■ Passage provided
┏━━
Notice the market acting like a kid in a candy store!!!

Discussion in 'Wall St. News' started by S2007S, Apr 3, 2012.

  1. S2007S


    Kids want all those sweets when they walk into a candy store and wallstreet still wants all that QE and trillions of dollars!

    As soon as the minutes were released and wallstreet finds out that BUBBLE ben bernanke and friends are less likely to push another round of stimulus the market dips. What does that tell you, it tells you that this market is only pushing higher because of these cheap liquidity injections by BUBBLE ben bernanke, the market is worthless without it. What they can do is push stocks down 20-30% and hope for more liquidity and QE by BUBBLE ben bernanke because thats the only thing this market knows.

    Fed Appears Less Keen On Further Easing: Minutes
    Reuters | April 03, 2012 | 02:10 PM EDT

    Federal Reserve policymakers appear less keen to launch a fresh round of monetary stimulus as the U.S. economy improves, according to minutes for the central bank's March meeting.

    The Fed policymakers noted recent signs of slightly stronger growth but remained cautious about a broad pick up in U.S. economic activity, focusing heavily on a still elevated jobless rate.
┗━━
■ Dataset extract
┏━━
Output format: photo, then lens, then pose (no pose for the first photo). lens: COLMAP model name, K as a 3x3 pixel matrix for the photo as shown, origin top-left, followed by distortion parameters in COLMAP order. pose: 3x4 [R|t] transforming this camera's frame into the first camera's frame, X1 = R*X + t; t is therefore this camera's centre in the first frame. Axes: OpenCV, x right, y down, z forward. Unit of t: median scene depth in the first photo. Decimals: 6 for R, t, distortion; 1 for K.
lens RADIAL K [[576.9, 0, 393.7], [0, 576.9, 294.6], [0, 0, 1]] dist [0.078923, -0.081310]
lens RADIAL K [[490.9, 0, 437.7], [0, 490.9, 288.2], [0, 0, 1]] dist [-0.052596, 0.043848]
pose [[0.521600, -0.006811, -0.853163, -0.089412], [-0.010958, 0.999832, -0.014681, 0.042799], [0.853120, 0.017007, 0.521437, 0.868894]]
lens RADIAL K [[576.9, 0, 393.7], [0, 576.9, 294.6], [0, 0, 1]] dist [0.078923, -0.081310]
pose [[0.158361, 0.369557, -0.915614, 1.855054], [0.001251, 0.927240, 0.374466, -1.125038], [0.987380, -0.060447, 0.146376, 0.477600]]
┗━━
┏━━
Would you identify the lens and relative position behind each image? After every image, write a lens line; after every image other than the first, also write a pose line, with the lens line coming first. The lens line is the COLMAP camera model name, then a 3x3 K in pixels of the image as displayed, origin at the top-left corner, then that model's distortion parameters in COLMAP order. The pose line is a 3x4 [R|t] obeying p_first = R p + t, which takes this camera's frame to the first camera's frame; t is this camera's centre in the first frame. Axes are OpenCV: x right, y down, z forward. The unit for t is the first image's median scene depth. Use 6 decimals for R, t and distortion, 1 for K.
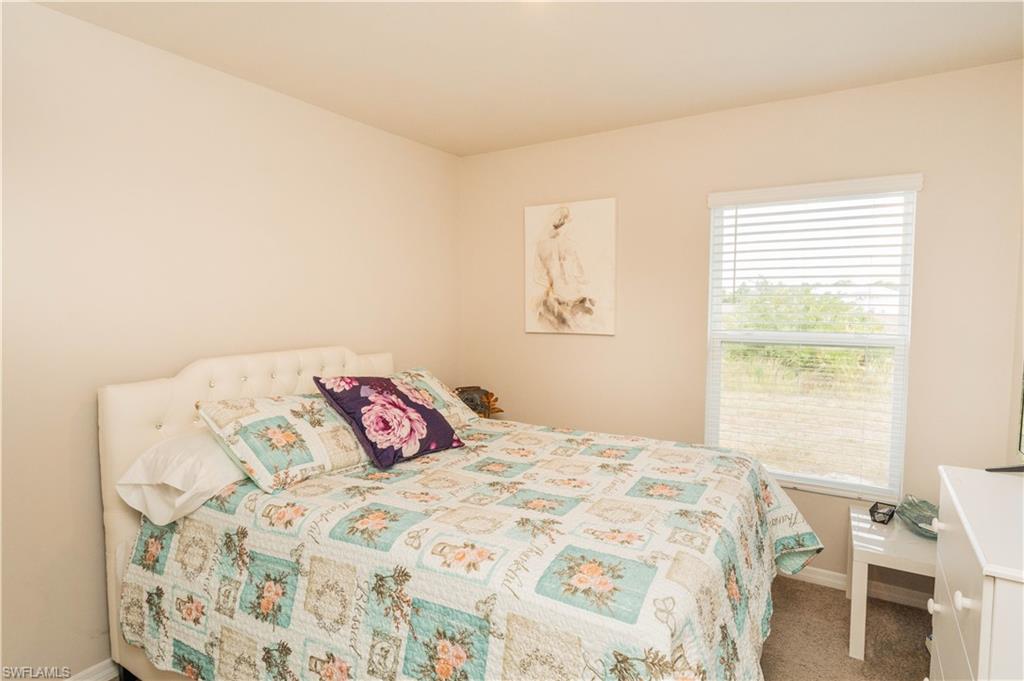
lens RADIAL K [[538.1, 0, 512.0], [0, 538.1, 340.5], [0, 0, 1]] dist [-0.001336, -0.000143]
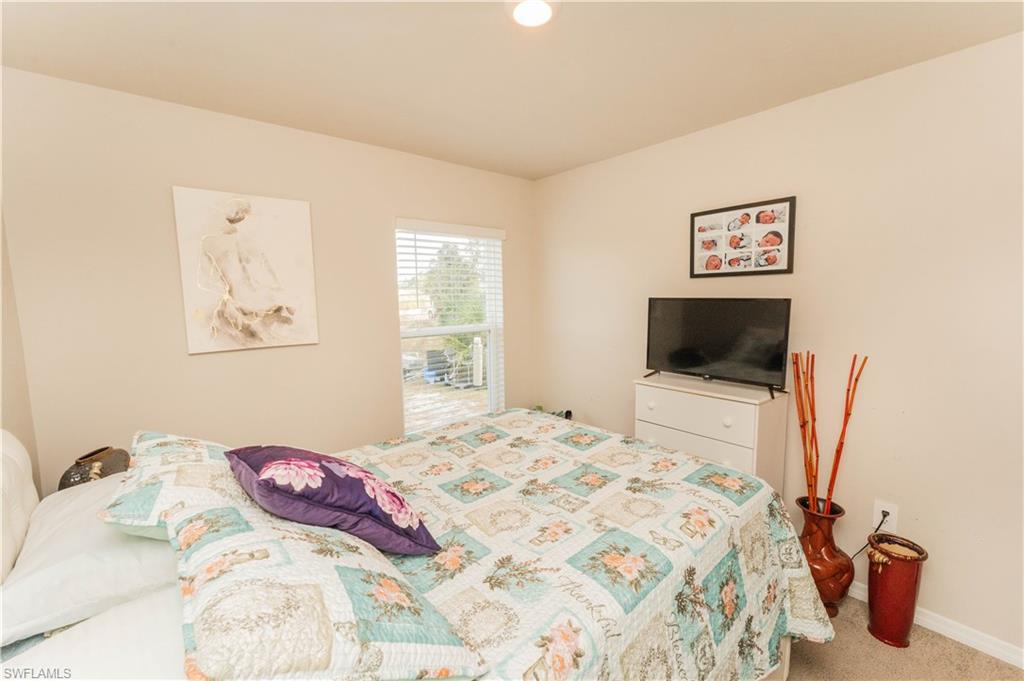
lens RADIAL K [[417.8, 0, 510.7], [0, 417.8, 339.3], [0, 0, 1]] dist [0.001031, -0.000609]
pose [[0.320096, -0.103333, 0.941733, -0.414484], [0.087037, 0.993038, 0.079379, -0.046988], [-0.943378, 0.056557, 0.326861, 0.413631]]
┗━━
┏━━
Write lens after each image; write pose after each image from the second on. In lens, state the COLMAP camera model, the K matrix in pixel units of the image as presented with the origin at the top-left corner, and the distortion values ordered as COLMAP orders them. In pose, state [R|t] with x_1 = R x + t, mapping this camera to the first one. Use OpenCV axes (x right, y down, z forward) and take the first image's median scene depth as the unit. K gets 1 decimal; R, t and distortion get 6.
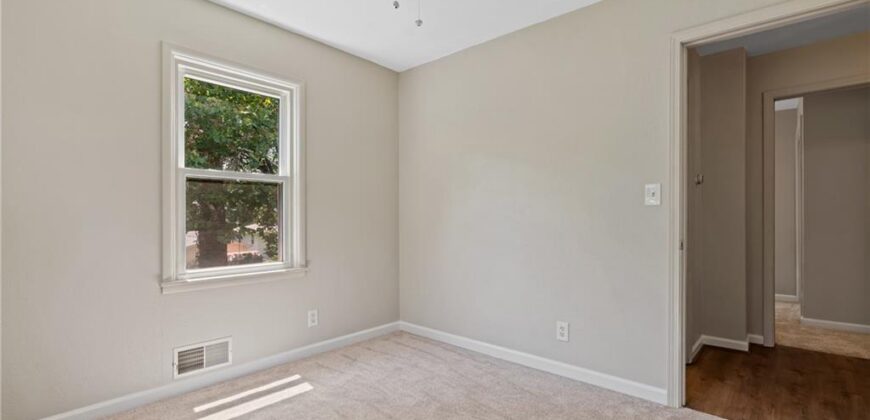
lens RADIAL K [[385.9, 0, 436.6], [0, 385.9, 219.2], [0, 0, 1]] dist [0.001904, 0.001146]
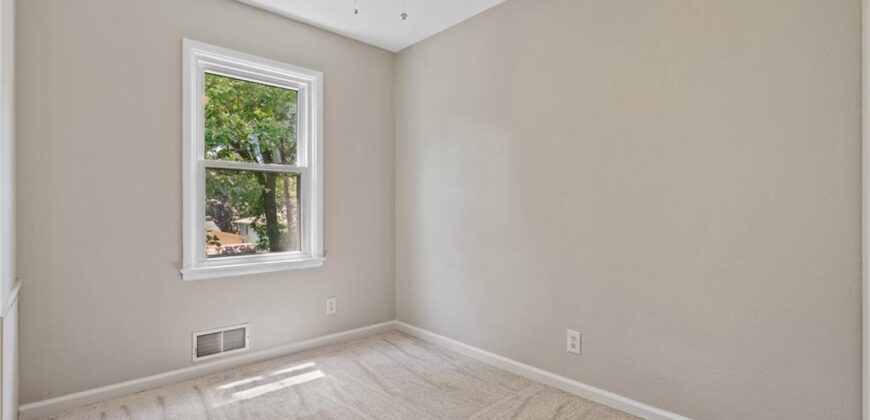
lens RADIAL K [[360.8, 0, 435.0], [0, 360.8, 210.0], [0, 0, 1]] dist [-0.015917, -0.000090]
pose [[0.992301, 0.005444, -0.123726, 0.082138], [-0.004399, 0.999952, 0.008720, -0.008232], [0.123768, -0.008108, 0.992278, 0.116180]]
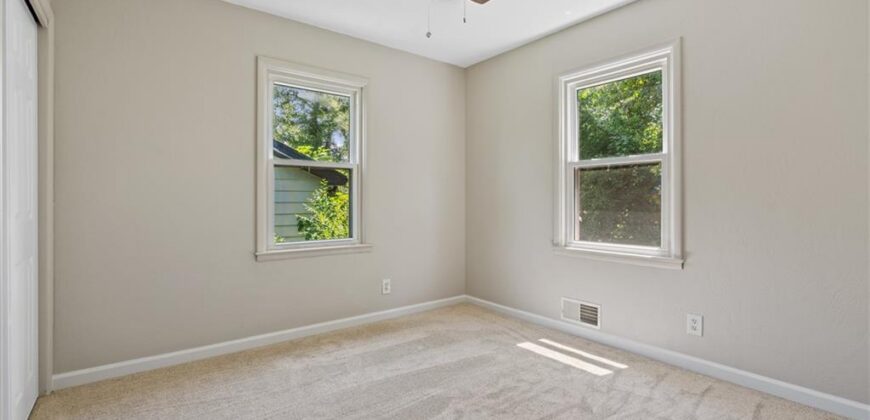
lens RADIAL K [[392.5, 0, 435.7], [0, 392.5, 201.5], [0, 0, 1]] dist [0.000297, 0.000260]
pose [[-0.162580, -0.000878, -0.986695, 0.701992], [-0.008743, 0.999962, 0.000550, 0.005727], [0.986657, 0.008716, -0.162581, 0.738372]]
┗━━
■ Problems and tasks
A - From the forum post above, reproduce word for word the passage that begins at the words "Kids want all" and stops after the words "this market knows.".
B - Answer these questions about the forum post above:
(i) Who started the discussion, and on what date?
(ii) Which news source is credited for the article titled "Fed Appears Less Keen On Further Easing: Minutes"?
(iii) According to that article, what did the Fed policymakers focus heavily on?

■ Answers by item number
A -
Kids want all those sweets when they walk into a candy store and wallstreet still wants all that QE and trillions of dollars!

    As soon as the minutes were released and wallstreet finds out that BUBBLE ben bernanke and friends are less likely to push another round of stimulus the market dips. What does that tell you, it tells you that this market is only pushing higher because of these cheap liquidity injections by BUBBLE ben bernanke, the market is worthless without it. What they can do is push stocks down 20-30% and hope for more liquidity and QE by BUBBLE ben bernanke because thats the only thing this market knows.

B -
(i) S2007S, on Apr 3, 2012.
(ii) Reuters.
(iii) A still elevated jobless rate.